The problems LANL works on are not run of the mill data analysis: Climate change and nuclear reactions are just some of the issues that scientists at the lab analyze using complex simulations and massive supercomputers. Gary Grider, the leader of the HPC division at Los Alamos, said the lab is designing computing systems for “unsolved problems.”
“We’re working in a fair amount of areas — memory bandwidth and smart memory control mechanisms, things like that — to be able to build machines in the future that enable us to solve problems that we can’t contemplate solving today,” Grider said in an interview.
“We have people where that’s what they do,” he continued. “They contemplate, how can this technology and that technology in this timeframe come together to be able to finally solve this problem we’ve been waiting for 20 years to solve?”
The data management requirements at Los Alamos are driven by the enormous computational challenges, meaning the lab’s primary datasets are contained to those purpose-built supercomputers.
“We build networks that are parallel enough to move data many terabytes a second, but moving it to and from the cloud or within the cloud would be very expensive,” Grider said. “So for that major workload, we don’t really consider cloud to be a thing.”
“However, we steal from the cloud technology base all the time,” he added.
For instance, Los Alamos’ “Charliecloud” project gives laboratory researchers the ability to build Linux software containers on their own.
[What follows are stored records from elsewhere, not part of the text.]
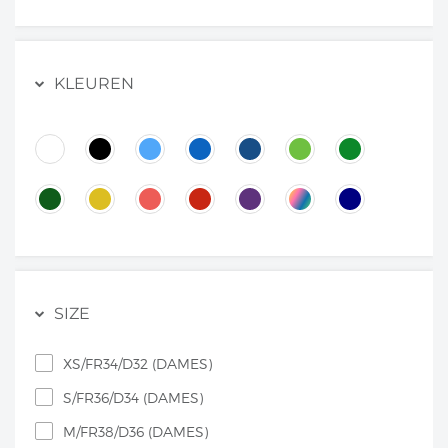
KLEUREN
SIZE
XS/FR34/D32 (DAMES)
S/FR36/D34 (DAMES)
M/FR38/D36 (DAMES)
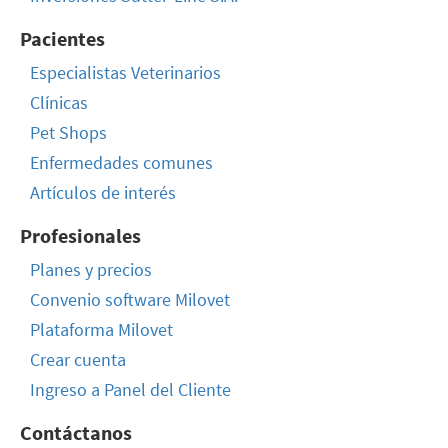
Pacientes
Especialistas Veterinarios
Clínicas
Pet Shops
Enfermedades comunes
Artículos de interés
Profesionales
Planes y precios
Convenio software Milovet
Plataforma Milovet
Crear cuenta
Ingreso a Panel del Cliente
Contáctanos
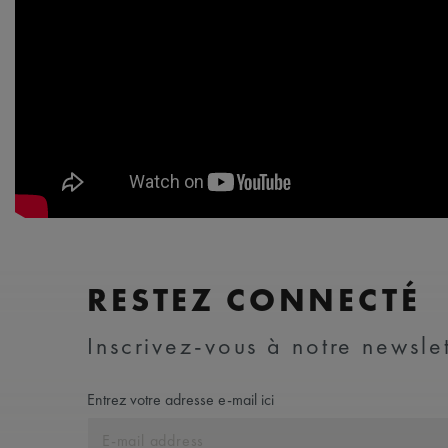
RESTEZ CONNECTÉ
Inscrivez-vous à notre newslet
Entrez votre adresse e-mail ici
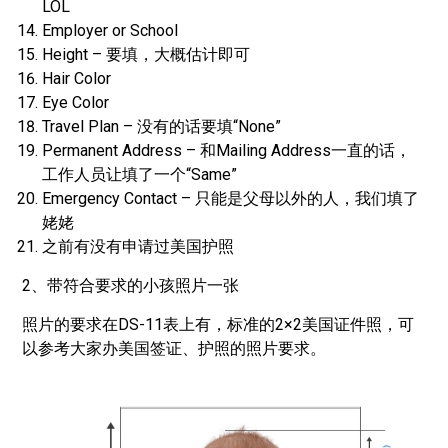
LOL
Employer or School
Height – 要填，大概估计即可
Hair Color
Eye Color
Travel Plan – 没有的话要填“None”
Permanent Address – 和Mailing Address一直的话，
工作人员让填了一个“Same”
Emergency Contact – 只能是父母以外的人，我们填了
姥姥
之前有没有申请过美国护照
2、带符合要求的小孩照片一张
照片的要求在DS-11表上有，标准的2×2美国证件照，可
以参考大家办美国签证、护照的照片要求。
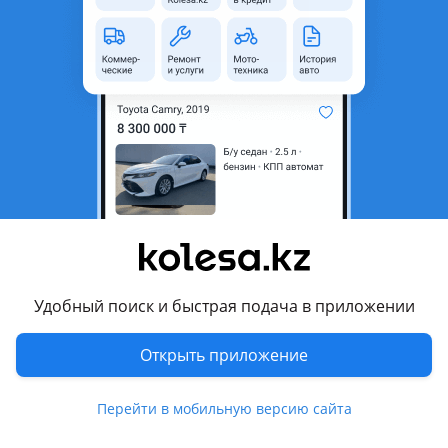
неактуальным.
Город
Алматы, Алматинская
область
Состояние
Б/y
Комментарий продавца
Продам
Перевести
Удобный поиск и быстрая подача в приложении
Другие объявления продавца
ляйсан
Открыть приложение
Запчасти
Перейти в мобильную версию сайта
Автозапчасти
1474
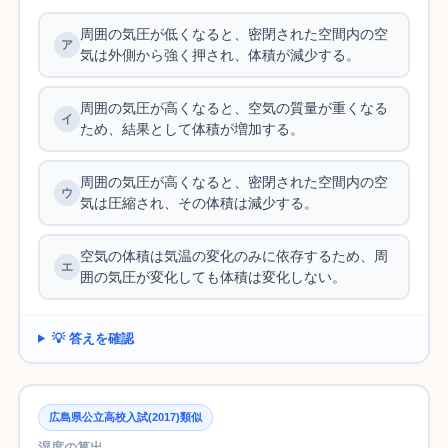
周囲の気圧が低くなると、密閉された空間内の空
気は外側から強く押され、体積が減少する。
周囲の気圧が高くなると、空気の質量が重くなる
ため、結果として体積が増加する。
周囲の気圧が高くなると、密閉された空間内の空
気は圧縮され、その体積は減少する。
空気の体積は気温の変化のみに依存するため、周
囲の気圧が変化しても体積は変化しない。
💡 答えを確認
広島県公立高校入試(2017)類似
湿度の算出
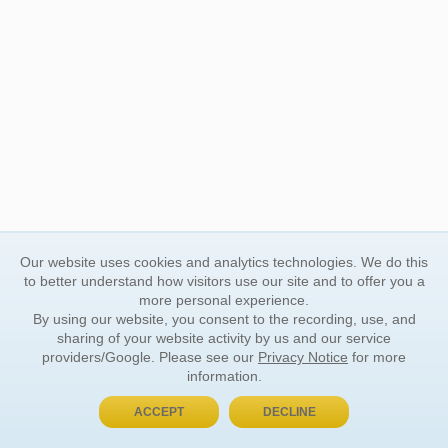
Our website uses cookies and analytics technologies. We do this
to better understand how visitors use our site and to offer you a
more personal experience.
By using our website, you consent to the recording, use, and
sharing of your website activity by us and our service
providers/Google. Please see our
Privacy Notice
for more
information.
ACCEPT
DECLINE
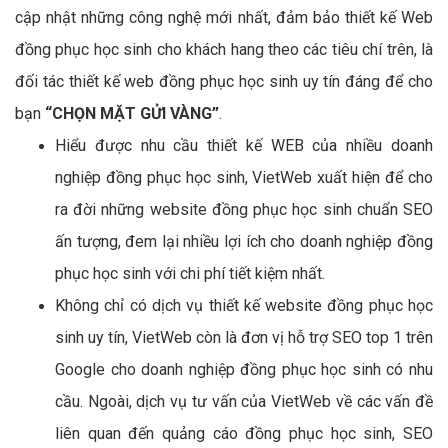
cập nhật những công nghệ mới nhất, đảm bảo thiết kế Web
đồng phục học sinh cho khách hang theo các tiêu chí trên, là
đối tác thiết kế web đồng phục học sinh uy tín đáng để cho
bạn
“CHỌN MẶT GỬI VÀNG”
.
Hiểu được nhu cầu thiết kế WEB của nhiều doanh
nghiệp đồng phục học sinh, VietWeb xuất hiện để cho
ra đời những website đồng phục học sinh chuẩn SEO
ấn tượng, đem lại nhiều lợi ích cho doanh nghiệp đồng
phục học sinh với chi phí tiết kiệm nhất.
Không chỉ có dịch vụ thiết kế website đồng phục học
sinh uy tín, VietWeb còn là đơn vị hỗ trợ SEO top 1 trên
Google cho doanh nghiệp đồng phục học sinh có nhu
cầu. Ngoài, dịch vụ tư vấn của VietWeb về các vấn đề
liên quan đến quảng cáo đồng phục học sinh, SEO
That provides users the ability to securely build and run their own applications for various scientific research, without the intervention of HPC staff.
Los Alamos also makes use of Kubernetes, an open-source system for automating deployment, scaling and management of containerized applications. And it’s developed modified cloud-based erasure technology to help manage its own complex data sets, Grider said.
The lab also uses the cloud to access outside technologies, such as the burgeoning world of quantum computing systems.
“Most everybody that has quantum access today gets it in the cloud,” Grider said.
Los Alamos additionally works with customer agencies ranging from the Defense Department to the National Institutes of Health. Many of those agencies want Los Alamos to work with data that’s already in the cloud.
“So we use cloud in that space,” Grider said. “And that runs the gamut from completely open cloud to secure clouds for DoD and other places.”
Moving forward, Los Alamos is exploring computational storage technologies, where more data crunching tasks are done at the storage device itself, obviating the time and energy it takes to move loads of data from the device to a supercomputer.
“With our data, the gravity is so huge, that we don’t even want to move away from the storage devices themselves,” Grider said. “If you have an exabyte out there, it would take you a month just to move that data. And if you can move three orders of magnitude less, we’re talking about an hour. That’s a big difference when you’re a scientist, and you’re looking for an answer.”